Three of the better performing stocks in his portfolio have been Lloyds Banking Group (LLOY), British American Tobacco (BATS) and 3M (MMM). Lloyds Banking Group has a four-star rating from Morningstar. Its shares are currently trading at 56.7p, well below its "fair value" estimate of 76p, according to Morningstar analysts, who say the share has a high uncertainty rating and a narrow economic moat.
Morningstar analyst Derya Guzel describes Lloyds as a “pure UK banking play” and remains optimistic about its prospects going forward. “After its massive restructuring, which started in 2011, the bank emerged as a low-risk domestic retail and commercial bank. While the current economic and political outlook, mainly driven by the United Kingdom's decision to leave the European Union, could affect its operations more than others, we believe Lloyds can weather any short-term volatility.”
British American Tobacco has a five-star rating — with its current share price of 2811p being significantly below its "fair value estimate" of 4500p. The cigarette manufacturer has a wide economic moat, according to Morningstar analysts, who point out that the company is well-placed to benefit from the “seismic” shift to e-cigarettes.

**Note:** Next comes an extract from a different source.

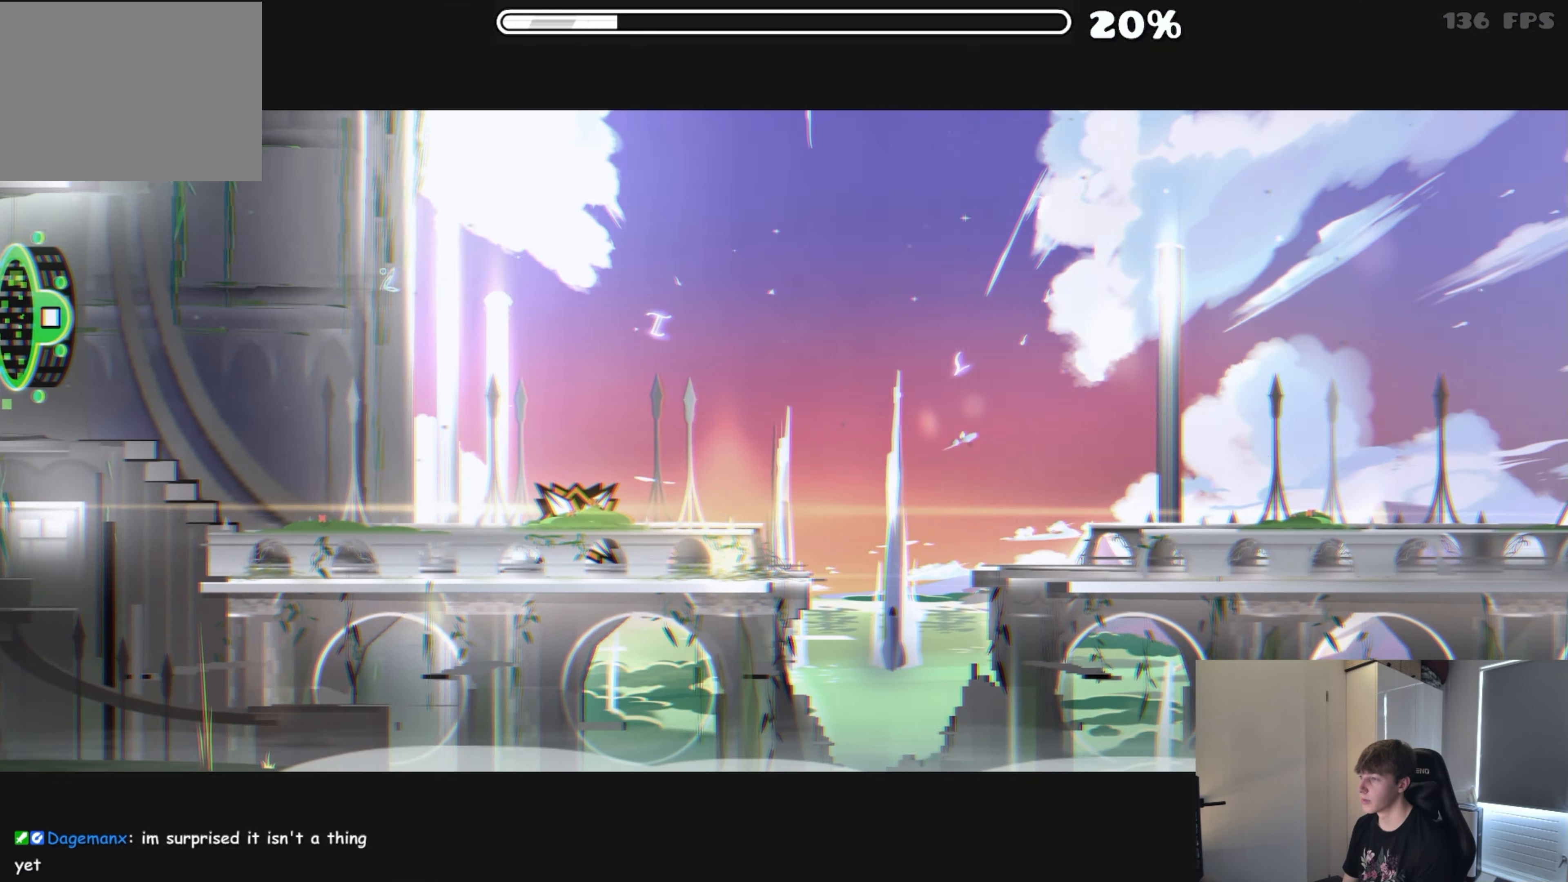
{"buttons": [], "events": [[233, "A", "down"], [333, "A", "up"]]}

3M is a diversified tech company, that manufactures a range of industrial and consumer products. It is listed on the New York Stock Exchange. It has a four-star rating form Morningstar analysts, who say: “We think of 3M as a GDP-plus business. In 3M’s case, the ‘plus’ is a testament to the value-additive nature of the company's products, churned out by its virtually inimitable research and development platform. Unlike many diversified industrials companies, 3M has committed to leveraging innovation across its disparate businesses, making it worth more than the sum of its parts.”

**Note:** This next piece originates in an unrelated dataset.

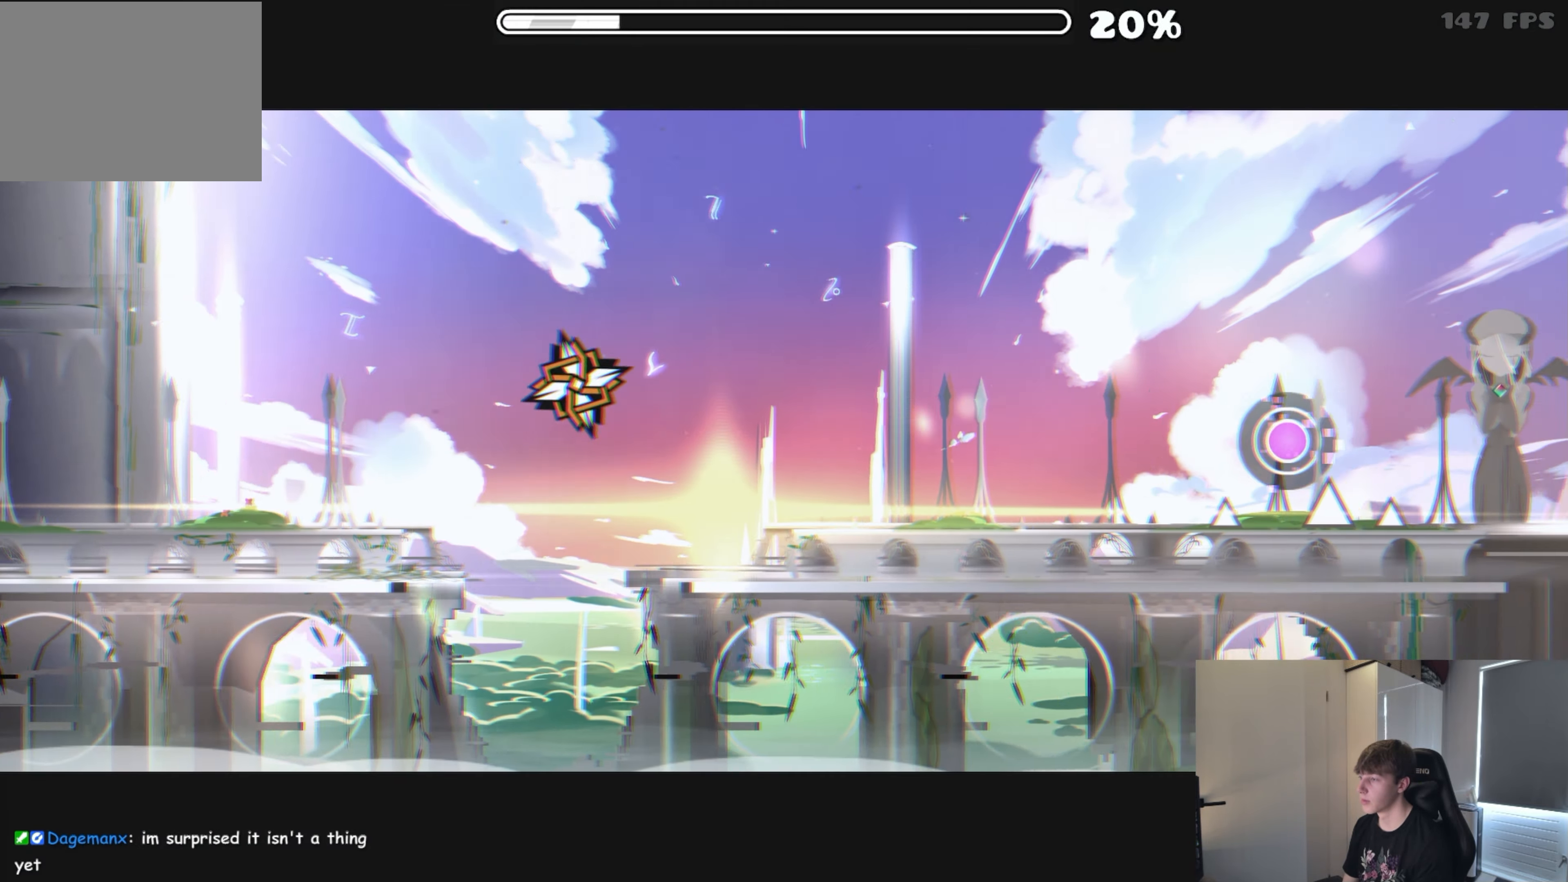
{"buttons": [], "events": [[150, "A", "down"], [266, "A", "up"]]}
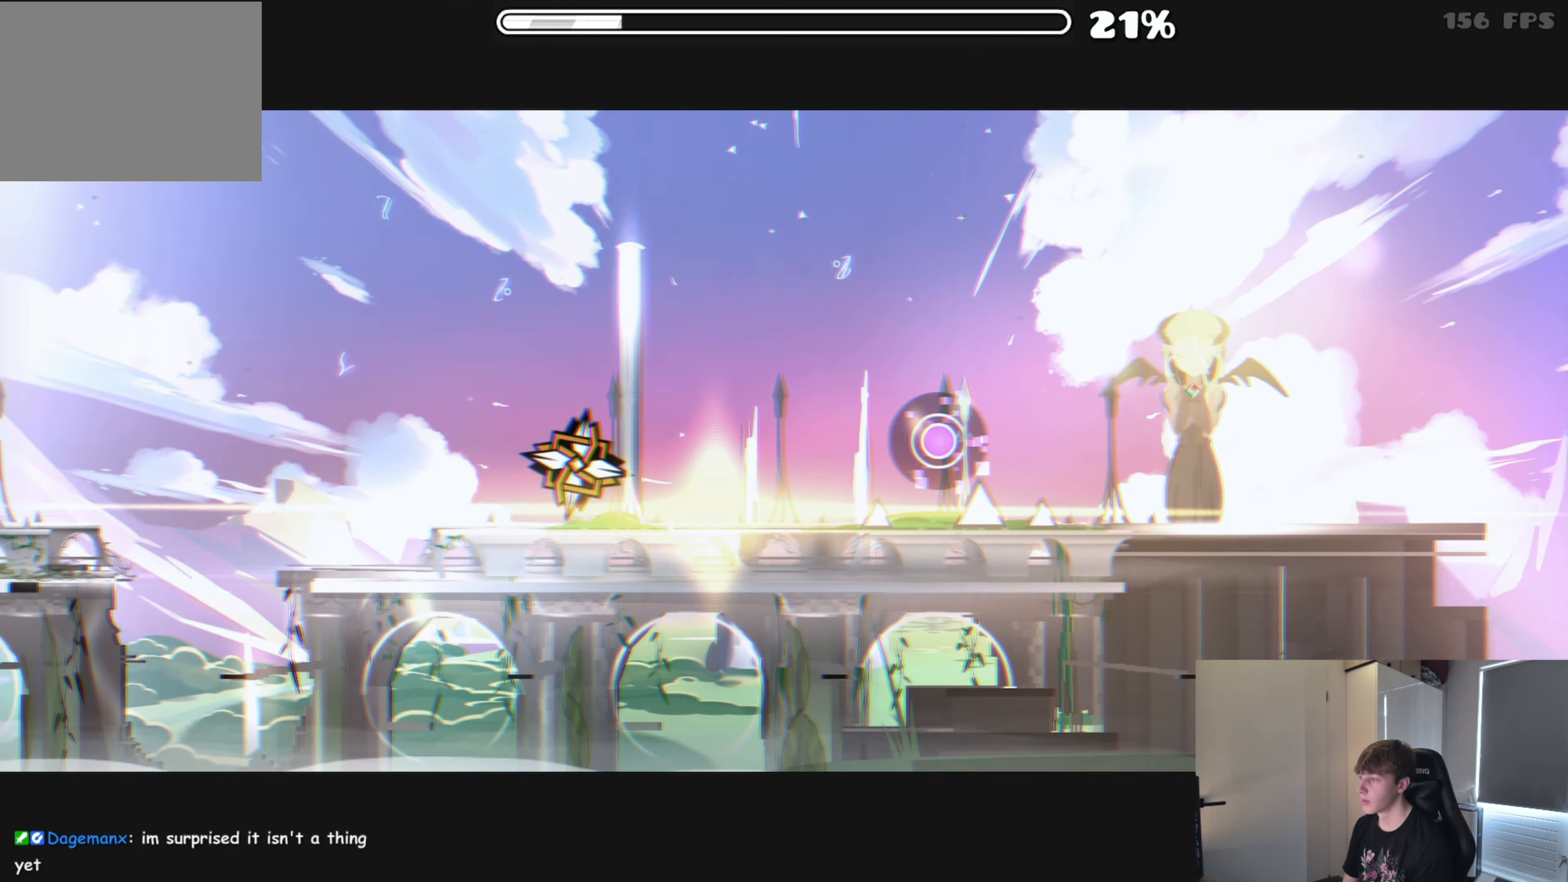
{"buttons": [], "events": [[216, "A", "down"], [316, "A", "up"]]}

Kieran tends to invest through his trading account first, where it is cheaper to buy and sell stocks. When he has a more sizeable sum he will deposit this in his Lifetime Isa, which is held with AJ Bell. While not all of his investments have showed gains since he invested, but he appreciates this is over a fairly short time scale.
West says: “I started investing last year, which was towards a stock market peak, so a few shares have dipped since then.” For example, he invested in TransEnterix, a medical device company that is involved in the development and commercialisation of robotic assisted surgical systems. The stock was successful for a period of time but then “tanked” badly.
Other companies which have performed poorly include Nasdaq-listed Take-Two Interactive Software (TTWO), and the four-star rated Activision Blizzard (ATVI) - one of the world’s largest third-party video games publishers. The latter owns a number of well known game franchises including Call of Duty and World of Warcraft. Although its share price fell back in the last few months of 2018, it has made impressive gains for investors over the past seven years.
Kieran says: “My strategy has changed and I’m now less keen on speculative stocks, opting for larger cap stocks instead. I have also taken a preference to dividend paying stocks due to them typically seeming more stable in value to non-payers.”
He says wider economic uncertainties also remain an issue. “Brexit has been a concern of mine, and it did stop me investing in British stocks for a while. However, I now think negativity has been priced in, and I am starting to look at UK stocks again.”